Here, you can argue that the shifts are code, not data. The limit of 3 is defined in the application and hard-coded; the entire system and probably all of the code written depends on those 3 shifts being defined and limited to those time periods. Sure, we can release a new version next year that adds a 4th shift option, or maybe it allows you to store the time periods for the shifts in a config file or something. But, overall, as defined, you could argue that if you took these specifications literally and had no need to design the application with flexibility, these shifts are code. I'll leave it up to you to decide if this is a good specification or application design.
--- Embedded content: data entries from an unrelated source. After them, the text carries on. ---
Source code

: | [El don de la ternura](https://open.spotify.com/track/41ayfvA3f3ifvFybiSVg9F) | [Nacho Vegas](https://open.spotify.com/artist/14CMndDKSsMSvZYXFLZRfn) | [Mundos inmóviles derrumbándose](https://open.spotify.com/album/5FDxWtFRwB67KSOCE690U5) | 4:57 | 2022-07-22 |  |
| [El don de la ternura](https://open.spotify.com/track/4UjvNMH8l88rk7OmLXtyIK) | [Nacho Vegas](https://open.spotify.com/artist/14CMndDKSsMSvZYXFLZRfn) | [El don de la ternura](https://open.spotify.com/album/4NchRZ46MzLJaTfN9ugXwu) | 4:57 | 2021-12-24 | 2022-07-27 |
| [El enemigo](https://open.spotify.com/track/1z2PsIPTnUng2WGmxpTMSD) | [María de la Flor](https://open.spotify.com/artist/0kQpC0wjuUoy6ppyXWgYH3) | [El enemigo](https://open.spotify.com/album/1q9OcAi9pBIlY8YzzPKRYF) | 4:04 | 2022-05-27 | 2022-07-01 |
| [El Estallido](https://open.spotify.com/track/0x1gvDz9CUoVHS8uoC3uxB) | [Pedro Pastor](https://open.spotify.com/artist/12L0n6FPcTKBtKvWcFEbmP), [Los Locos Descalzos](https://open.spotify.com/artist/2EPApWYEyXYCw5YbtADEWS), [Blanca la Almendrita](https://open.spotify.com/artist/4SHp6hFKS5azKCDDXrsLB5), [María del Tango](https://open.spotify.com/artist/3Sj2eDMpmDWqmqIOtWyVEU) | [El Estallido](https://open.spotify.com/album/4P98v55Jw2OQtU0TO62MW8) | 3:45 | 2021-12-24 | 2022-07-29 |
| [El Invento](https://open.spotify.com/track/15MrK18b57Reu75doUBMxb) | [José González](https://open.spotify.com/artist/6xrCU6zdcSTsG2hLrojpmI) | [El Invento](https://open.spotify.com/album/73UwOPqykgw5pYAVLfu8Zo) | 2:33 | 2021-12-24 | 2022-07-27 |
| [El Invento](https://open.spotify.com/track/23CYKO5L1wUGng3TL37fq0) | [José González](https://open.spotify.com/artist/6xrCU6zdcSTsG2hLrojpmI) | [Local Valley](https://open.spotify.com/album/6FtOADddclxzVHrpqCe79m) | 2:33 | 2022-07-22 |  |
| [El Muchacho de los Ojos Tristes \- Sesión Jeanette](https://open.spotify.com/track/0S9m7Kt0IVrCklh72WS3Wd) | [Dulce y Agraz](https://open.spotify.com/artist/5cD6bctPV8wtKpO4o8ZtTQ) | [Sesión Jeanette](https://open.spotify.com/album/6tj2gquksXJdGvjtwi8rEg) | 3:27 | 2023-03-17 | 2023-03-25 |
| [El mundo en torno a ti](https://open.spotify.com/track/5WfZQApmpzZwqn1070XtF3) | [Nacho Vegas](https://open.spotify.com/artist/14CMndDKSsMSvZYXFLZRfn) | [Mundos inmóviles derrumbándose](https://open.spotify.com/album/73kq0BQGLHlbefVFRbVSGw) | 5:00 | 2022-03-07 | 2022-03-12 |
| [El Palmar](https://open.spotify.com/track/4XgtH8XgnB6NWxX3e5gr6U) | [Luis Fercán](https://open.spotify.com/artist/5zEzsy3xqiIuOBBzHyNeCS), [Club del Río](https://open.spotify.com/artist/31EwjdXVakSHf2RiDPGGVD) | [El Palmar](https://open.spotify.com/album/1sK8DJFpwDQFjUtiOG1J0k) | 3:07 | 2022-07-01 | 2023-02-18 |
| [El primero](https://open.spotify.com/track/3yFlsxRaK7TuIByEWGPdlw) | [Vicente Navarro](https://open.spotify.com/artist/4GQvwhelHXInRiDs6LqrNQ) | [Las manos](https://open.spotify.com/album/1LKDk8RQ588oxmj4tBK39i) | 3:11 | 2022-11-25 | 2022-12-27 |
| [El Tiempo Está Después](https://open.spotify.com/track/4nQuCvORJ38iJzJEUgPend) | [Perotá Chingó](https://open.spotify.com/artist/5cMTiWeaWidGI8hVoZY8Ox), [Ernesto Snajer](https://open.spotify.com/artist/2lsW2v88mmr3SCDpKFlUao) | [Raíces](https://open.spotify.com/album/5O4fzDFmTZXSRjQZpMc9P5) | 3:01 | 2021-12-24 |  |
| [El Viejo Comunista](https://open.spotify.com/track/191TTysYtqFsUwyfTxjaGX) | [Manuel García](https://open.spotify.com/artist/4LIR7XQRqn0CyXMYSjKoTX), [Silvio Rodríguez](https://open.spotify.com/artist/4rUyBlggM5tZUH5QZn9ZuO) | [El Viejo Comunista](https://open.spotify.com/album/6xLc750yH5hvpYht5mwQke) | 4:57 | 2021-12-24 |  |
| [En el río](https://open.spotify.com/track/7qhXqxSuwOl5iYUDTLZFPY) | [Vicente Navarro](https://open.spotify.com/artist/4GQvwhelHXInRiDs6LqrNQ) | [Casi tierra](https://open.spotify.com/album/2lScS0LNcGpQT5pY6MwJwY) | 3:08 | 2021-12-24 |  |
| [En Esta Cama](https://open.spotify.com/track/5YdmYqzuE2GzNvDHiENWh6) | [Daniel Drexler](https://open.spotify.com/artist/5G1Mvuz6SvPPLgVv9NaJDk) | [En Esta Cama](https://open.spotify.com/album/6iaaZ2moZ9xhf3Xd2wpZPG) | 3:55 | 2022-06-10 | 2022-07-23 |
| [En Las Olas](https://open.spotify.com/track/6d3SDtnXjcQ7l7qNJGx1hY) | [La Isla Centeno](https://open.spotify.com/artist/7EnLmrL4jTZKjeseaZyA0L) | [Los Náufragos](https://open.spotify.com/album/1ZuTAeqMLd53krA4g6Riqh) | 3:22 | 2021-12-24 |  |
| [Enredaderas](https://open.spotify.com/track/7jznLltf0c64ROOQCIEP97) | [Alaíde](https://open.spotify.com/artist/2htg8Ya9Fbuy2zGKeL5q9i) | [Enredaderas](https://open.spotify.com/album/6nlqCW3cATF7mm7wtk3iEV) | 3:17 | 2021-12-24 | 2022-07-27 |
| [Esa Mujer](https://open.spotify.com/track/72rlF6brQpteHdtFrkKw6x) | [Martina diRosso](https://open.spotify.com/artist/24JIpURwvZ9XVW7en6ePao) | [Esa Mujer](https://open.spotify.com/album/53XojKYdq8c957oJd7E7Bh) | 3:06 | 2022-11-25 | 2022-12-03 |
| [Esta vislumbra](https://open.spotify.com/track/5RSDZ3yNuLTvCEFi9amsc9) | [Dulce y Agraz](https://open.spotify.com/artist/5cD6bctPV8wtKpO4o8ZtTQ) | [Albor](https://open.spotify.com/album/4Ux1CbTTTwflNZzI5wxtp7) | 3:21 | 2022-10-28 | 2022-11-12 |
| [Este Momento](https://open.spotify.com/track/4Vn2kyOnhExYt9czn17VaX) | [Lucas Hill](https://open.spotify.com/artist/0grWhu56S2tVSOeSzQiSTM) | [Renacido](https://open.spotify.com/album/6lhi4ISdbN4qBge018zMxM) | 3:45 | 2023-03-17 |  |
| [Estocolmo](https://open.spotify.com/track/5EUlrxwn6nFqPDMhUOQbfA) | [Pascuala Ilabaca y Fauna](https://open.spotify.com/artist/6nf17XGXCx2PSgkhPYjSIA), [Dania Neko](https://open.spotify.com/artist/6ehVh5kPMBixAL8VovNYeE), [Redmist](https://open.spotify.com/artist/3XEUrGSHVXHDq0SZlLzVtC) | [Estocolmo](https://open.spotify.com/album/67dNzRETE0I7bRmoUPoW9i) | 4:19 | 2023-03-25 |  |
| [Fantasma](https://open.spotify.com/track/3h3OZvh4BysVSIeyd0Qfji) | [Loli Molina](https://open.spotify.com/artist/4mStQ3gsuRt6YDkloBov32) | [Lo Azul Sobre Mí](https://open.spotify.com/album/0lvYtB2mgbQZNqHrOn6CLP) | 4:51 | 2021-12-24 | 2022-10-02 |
"The Multi-Shift application is designed to track all of your employees and their hours. You can define as many shifts as you need and historically track changes in those shifts. Each shift can be assigned a title, a shift manager, a start/end time, and an effective date."
I hope it is clear that in this case, by these specifications, shifts are simply data. Again, I am sure it will not surprise you to hear that I design my applications this way. The code is actually shorter, simpler and easier to read and maintain. You lose nothing but gain a lot by designing your system to be flexible and to grow easily by simply defining things as data and not hard-coding everything into your applications. Reporting is consistent and easier, and historical reporting for different shift definitions is easily done as well which was not possible or easy if the application itself changes those definitions via code changes.
I hope this helps to clear things up a little. The only rule is this: The specifications themselves along with how you
decide to write your code determine what is code and what is data, not some generic rule of thumb. Each case is different. You can always choose to hard-code values and data into your application code, that is certainly your right and it certainly will work; indeed, if you do that, your data does literally become code and your application is now less flexible.
If you decide to define entities and elements of your application as data and write your code in a way that it simply processes the data and does what the data defines it should, I think you might find that your code just got a lot shorter and more flexible and powerful at the same time. That's usually a good thing, right?
One final note: I think a lot of this also depends on the programmer's philosophy in terms of making users self-sufficient. When I write code for my users, I tend to expose every detail I can to them and hide no calculations, values, data or settings from them -- they are all there to see and potentially change. Maybe lots of this is read-only or requires a super-user or administrator account to change, and many settings might have effective dates and/or audit history, but it is all out there. Changes that are necessary, sometimes even significant ones, are often easily done without even needing to pick up the phone and call me. The system can often live on for years and adjust to new business processes without changing a single line of code if I did my job right and planned appropriately. It is also quite self-documenting. (What does status code "Q" mean? Look it up in the status codes table; it is all there, defined in one place.) I like that; I like my users to be happy and self-sufficient and to really understand how an application works and to be able to configure it to meet their needs.
I have found that other programmers take the opposite approach: They prefer to hard-code and hide important attributes and settings in the code, and that any even minor tweaks or changes require their assistance and "expertise". Maybe it's their way of obtaining perceived job security? It could be. But I think it is more often the lack of planning ahead and not carefully designing flexible applications that correctly separate data from code.